Moyer et al. conclude that 75% of primary interventions in hospitalized children are supported by high-level evidence.1 Will others reach the same conclusions?
Evidence was categorized as level I if at least one randomized trial clearly supported the use of the intervention and no trial showed clear evidence of harm; as level II if the intervention was supported by convincing non-experimental or observational evidence; and as level III if no substantial supporting evidence for the intervention was found in the literature. The discussion alludes to the potential assessor bias in attributing the level of evidence being used by clinicians. For example, the use of a nebulized beta agonist in bronchiolitis is interpreted as an example of high-level evidence supporting treatment. Although some Australian paediatricians use beta agonists in bronchiolitis, very few would believe that there is a strong case for their use in a 2-month-old infant with bronchiolitis.2 Furthermore, there is published evidence of harmful effects, as judged by worsening oxygen saturation.3
A second limitation of the report is that only the primary intervention was considered. Thus, every child with asthma was judged to have level I evidence for treatment because all received a nebulized beta agonist and oral or intravenous corticosteroids. Given that the study was conducted in early 1998, we would accept the use of nebulizers rather than spacer devices. However, many unanswered questions remain, such as what evidence was used to determine whether the child required admission to hospital,4 whether ipratropium bromide should be used as adjunctive therapy, whether supplemental oxygen was administered, what criteria were used to decrease intensity of therapy, what criteria were used to determine the timing of discharge from hospital,5 whether appropriate therapy was prescribed at discharge, whether a written asthma plan and arrangements for following up were provided, and whether unnecessary investigations were ordered (such as routine chest X-rays), or inappropriate drugs administered (such as antibiotics and cough suppressants).

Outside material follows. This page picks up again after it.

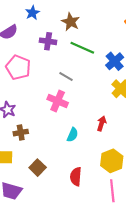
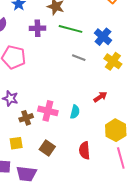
gray line: (66, 77) -> (79, 58), moved
pink cross: (58, 101) -> (48, 111), moved
red arrow: (102, 123) -> (100, 97), turned 48

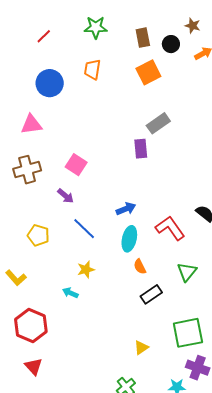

A more detailed analysis of these aspects might have led to the much more pessimistic views of hospital-based management that have been reported by others. We also need to consider whether or not to extrapolate results from adult studies. For example, a Cochrane Review has demonstrated that the addition of intravenous aminophylline to beta-2 agonists in adults with acute asthma is not of additional benefit, but has increased adverse effects.6 This review recommends against the use of aminophylline, because of side effects. How should we interpret the level of evidence about the use of aminophylline in children? Clearly, there is room for considerable variation in opinion.
Similarly, the use of oral glucose electrolyte solution in gastroenteritis is welcome. What about inappropriate use of intravenous fluids, antibiotics, anti-emetric agents, antidiarrhoeal agents and paracetamol that has been noted previously?7,8 Many children received antibiotics for a variety of infections − therapy that was categorized as level II evidence. Consideration of the antibiotic used and the duration of therapy would have provided an opportunity to evaluate whether evidence had been followed (such as a 10-day course of penicillin for tonsillitis), or whether there was no evidence regarding appropriate duration of therapy. Was this the right antibiotic at the right time for the right duration?
Nearly one-quarter of the children in Professor Moyer's study were admitted for observation or evaluation only, and had no primary interventions. As implied above, many of us would regard the children in this category, those whose bronchiolitis was observed or who received supplemental oxygen, as having care that was more evidence-based than those called level I, because they received beta agonists. Similarly, the children who had toxic ingestion of substances for which no specific treatment is recommended benefited from masterly inactivity. Unfortunately, evidence-based medicine that bases its results on placebo controlled trials has difficulty in coping with situations in which the optimal approach is to withhold any intervention. On the other hand, some admissions to hospital may have been of no potential value, and, indeed, may have caused harm (such as psychological harm or physical harm in the form of nosocomial infection).
Moyer et al. have raised important questions and have highlighted the need to assess practice from an evidence base. In their correspondence with the Journal, they wrote ‘This is at best a very rough description of the extent to which evidence is used in paediatric practice, but is useful in comparing our specialty with others, and in pointing out the need for research to support all levels of paediatric practice’. Let us heed those words and not resort to simplistic summaries that tell us that X per cent of paediatrics is evidence-based. These are pilot data, which are not conclusive. The challenge is to build on this work.